El tren que venía de México e iba a Ciudad Juárez pasaba todas las noches, si mal no recuerdo, por la ciudad de Zacatecas, a eso de las 8 de la noche, aunque nunca fue puntual. Por eso el que viajaba en tren tenía que armarse de infinita paciencia y esperar.

Se podía aprovechar el tiempo en hacer lo que se le viniera en gana: comprar y comer enchiladas, tacos de papa, tamales, tomarse un café o un atole de pinole, platicar con los amigos u otros pasajeros que, conscientes de la espera, platicaban gustosos, o incluso se podía hasta cabecear un rato.

Todos sabían de la impuntualidad del tren y que aunque se dormitara, se tendría que despertar con el poderoso silbato e infernal ruido de la locomotora.

Todos los viernes, a esa hora, los cazadores también esperaban y se subían al tren. Eran grupos de cuatro o cinco, dos o tres, aunque otros ya lo habían abordado en la población de Guadalupe y otros lo harían en Calera o Fresnillo u otras estaciones.

 Todos iban armados de escopetas, cuchillo de monte o machete, fósforos, un morral con bastimentos y una cantimplora con agua, esta última absolutamente imprescindible en esta zona del país.

Ninguno de esos grupos de cazadores iba a Torreón y mucho menos a Ciudad Juárez. Abordaban el tren para bajarse en estaciones intermedias, de pequeños poblados, a los que llegaban muchas de las veces a las tres, cuatro o cinco de la mañana para luego internarse en esas inmensas llanuras en busca de la caza de animales. 

Al bajar del tren se abrochaban lo mejor posible las chamarras y esperaban un poco para aclimatarse al frío de la madrugada. La caza de conejos y liebres comenzaba a esas horas, en las que estos animales están más activos. 

Una vez iniciada la actividad, el cazador aplicaba el principio de que “todo lo que corre, nada o vuela, a la cazuela” y habría que agregar que si se arrastra o repta también, sobre todo si sabe que se puede comer o vender.

El cazador no le perdona la vida a casi nada. Por eso rara vez los coyotes se interponen en el camino o rumbo de los cazadores; su experiencia les ha dicho que aunque compiten por las mismas piezas, los hombres son más poderosos, implacables y sanguinarios que ellos mismos y rara vez se arriesgan a enfrentarse con tan poderoso enemigo.

Cuando amanece, antes de que salga el sol, los cazadores juntan pequeñas ramas y leña seca y encienden fuego para calentarse y calentar su desayuno. Este puede consistir ya sea de algún animal cazado o lo que preparan desde un día anterior: saben que sólo pueden comer una parte de lo que llevan, pues necesitan guardar para la comida y, de ser posible, para la cena.

→ **Entradas proporcionadas**:
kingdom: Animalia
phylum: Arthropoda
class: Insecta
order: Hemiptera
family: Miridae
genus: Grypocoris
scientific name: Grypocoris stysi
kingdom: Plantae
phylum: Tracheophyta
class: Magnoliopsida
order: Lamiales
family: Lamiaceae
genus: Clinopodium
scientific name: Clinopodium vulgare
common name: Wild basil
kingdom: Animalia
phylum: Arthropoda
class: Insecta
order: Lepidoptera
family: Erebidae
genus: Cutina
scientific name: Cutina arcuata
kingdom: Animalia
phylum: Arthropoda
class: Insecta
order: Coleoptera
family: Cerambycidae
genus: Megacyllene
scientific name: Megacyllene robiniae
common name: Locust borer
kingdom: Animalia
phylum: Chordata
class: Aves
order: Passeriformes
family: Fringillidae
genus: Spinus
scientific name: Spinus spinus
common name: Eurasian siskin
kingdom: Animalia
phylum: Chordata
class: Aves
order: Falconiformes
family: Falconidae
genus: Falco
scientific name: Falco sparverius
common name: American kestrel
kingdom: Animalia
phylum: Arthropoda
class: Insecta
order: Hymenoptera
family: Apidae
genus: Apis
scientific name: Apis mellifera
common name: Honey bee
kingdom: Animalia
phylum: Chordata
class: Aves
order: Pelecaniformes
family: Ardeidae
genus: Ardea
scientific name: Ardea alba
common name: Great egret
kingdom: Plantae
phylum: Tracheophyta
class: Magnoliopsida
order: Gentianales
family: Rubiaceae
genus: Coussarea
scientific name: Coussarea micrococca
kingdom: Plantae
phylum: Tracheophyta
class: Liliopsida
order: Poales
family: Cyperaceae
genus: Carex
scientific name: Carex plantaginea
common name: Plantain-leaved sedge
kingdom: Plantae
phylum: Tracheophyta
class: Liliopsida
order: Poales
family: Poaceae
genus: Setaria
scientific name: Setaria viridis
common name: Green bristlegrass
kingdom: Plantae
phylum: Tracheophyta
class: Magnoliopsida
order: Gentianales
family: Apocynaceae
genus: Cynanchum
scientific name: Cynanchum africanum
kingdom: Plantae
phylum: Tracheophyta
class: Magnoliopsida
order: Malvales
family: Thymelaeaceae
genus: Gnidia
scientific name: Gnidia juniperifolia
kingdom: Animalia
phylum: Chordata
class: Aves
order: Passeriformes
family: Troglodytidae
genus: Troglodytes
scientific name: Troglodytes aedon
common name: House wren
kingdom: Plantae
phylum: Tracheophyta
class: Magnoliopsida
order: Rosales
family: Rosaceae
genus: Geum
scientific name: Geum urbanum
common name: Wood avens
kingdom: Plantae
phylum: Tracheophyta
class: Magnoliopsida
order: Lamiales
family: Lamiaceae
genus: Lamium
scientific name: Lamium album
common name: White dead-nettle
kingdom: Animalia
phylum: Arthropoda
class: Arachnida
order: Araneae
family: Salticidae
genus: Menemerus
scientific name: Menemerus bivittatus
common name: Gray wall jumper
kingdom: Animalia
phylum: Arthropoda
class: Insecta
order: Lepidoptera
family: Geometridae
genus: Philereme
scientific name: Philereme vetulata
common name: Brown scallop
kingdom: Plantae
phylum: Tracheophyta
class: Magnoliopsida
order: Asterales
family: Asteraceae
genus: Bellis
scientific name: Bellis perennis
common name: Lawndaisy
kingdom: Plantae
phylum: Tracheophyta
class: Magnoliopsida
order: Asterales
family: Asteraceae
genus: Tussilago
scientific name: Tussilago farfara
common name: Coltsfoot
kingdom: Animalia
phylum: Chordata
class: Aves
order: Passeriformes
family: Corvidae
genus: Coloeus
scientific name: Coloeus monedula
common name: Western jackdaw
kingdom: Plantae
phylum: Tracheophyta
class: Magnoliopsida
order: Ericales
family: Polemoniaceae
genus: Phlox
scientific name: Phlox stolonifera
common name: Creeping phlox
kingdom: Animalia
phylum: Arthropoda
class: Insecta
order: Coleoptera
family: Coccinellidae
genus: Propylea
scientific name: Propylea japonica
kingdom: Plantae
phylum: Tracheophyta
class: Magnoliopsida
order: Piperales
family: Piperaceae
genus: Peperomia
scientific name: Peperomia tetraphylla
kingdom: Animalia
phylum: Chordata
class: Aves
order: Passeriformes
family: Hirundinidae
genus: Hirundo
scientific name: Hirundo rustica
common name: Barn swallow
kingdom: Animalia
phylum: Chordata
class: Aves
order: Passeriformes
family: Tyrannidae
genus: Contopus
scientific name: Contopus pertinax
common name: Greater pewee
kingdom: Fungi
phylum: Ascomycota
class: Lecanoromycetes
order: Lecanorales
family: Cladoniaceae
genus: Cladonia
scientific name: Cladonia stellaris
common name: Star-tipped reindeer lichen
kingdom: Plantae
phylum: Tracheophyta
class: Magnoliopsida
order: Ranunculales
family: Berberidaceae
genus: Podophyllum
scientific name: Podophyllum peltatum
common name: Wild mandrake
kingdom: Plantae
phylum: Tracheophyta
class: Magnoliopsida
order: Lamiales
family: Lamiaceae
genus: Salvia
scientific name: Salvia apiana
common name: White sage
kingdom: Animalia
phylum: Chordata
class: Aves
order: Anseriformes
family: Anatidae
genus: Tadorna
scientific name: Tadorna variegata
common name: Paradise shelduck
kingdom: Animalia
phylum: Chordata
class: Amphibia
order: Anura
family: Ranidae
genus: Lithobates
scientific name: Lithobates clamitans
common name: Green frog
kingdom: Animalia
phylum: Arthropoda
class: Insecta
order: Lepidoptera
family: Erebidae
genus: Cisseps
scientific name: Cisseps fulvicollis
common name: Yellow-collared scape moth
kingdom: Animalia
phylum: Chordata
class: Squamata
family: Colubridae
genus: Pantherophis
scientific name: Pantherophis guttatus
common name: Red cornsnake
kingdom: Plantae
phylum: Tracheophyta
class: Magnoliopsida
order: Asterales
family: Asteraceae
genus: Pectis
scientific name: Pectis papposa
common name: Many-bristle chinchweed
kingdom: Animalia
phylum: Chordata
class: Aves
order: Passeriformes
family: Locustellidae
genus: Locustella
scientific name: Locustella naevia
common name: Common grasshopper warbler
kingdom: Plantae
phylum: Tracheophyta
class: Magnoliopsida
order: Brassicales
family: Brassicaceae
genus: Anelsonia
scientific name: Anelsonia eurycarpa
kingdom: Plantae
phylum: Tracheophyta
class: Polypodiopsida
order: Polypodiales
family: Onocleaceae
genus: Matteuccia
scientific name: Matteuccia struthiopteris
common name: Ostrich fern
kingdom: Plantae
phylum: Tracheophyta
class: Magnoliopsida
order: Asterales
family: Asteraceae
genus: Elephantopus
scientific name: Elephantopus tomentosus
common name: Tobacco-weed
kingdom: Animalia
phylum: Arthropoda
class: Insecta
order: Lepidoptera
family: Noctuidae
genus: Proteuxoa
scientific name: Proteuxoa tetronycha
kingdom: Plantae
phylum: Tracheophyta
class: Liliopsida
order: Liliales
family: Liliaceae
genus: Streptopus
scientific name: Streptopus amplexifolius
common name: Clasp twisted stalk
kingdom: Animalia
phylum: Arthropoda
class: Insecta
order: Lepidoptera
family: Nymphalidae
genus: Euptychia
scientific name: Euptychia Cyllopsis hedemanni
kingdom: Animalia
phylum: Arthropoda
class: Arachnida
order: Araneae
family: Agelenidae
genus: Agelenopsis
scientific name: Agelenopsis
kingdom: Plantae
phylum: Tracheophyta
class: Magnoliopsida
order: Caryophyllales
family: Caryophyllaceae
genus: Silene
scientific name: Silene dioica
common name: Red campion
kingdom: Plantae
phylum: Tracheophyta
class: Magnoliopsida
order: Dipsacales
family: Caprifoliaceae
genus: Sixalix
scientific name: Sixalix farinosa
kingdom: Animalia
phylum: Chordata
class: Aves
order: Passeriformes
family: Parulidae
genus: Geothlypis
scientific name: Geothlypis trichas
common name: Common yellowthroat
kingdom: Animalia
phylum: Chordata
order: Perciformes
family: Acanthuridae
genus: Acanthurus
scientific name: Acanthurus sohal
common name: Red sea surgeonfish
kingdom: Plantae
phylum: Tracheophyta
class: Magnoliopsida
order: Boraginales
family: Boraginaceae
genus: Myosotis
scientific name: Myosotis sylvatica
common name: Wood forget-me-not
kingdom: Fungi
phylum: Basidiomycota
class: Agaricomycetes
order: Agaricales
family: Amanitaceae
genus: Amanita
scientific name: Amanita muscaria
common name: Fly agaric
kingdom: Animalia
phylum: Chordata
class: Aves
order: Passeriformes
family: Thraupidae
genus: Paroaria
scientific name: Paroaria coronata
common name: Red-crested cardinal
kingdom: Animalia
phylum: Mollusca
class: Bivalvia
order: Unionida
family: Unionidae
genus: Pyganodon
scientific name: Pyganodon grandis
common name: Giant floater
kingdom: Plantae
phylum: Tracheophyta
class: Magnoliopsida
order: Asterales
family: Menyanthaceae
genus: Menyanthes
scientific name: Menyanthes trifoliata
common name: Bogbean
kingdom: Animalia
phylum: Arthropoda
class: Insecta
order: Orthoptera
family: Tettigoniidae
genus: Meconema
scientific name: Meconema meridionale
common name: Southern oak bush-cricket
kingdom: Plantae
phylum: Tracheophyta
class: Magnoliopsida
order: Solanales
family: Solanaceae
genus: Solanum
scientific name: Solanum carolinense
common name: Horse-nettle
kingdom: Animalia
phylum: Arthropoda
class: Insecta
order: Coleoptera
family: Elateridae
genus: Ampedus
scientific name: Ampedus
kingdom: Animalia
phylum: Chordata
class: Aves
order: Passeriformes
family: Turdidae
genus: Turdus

→ **Consigna escrita**: Transcribe sin cambios el fragmento del texto sobre los cazadores que viajaban en tren, desde "El cazador no" hasta "tan poderoso enemigo.". Las entradas no guardan relación alguna con el texto.

→ **Tarea resuelta**:
El cazador no le perdona la vida a casi nada. Por eso rara vez los coyotes se interponen en el camino o rumbo de los cazadores; su experiencia les ha dicho que aunque compiten por las mismas piezas, los hombres son más poderosos, implacables y sanguinarios que ellos mismos y rara vez se arriesgan a enfrentarse con tan poderoso enemigo.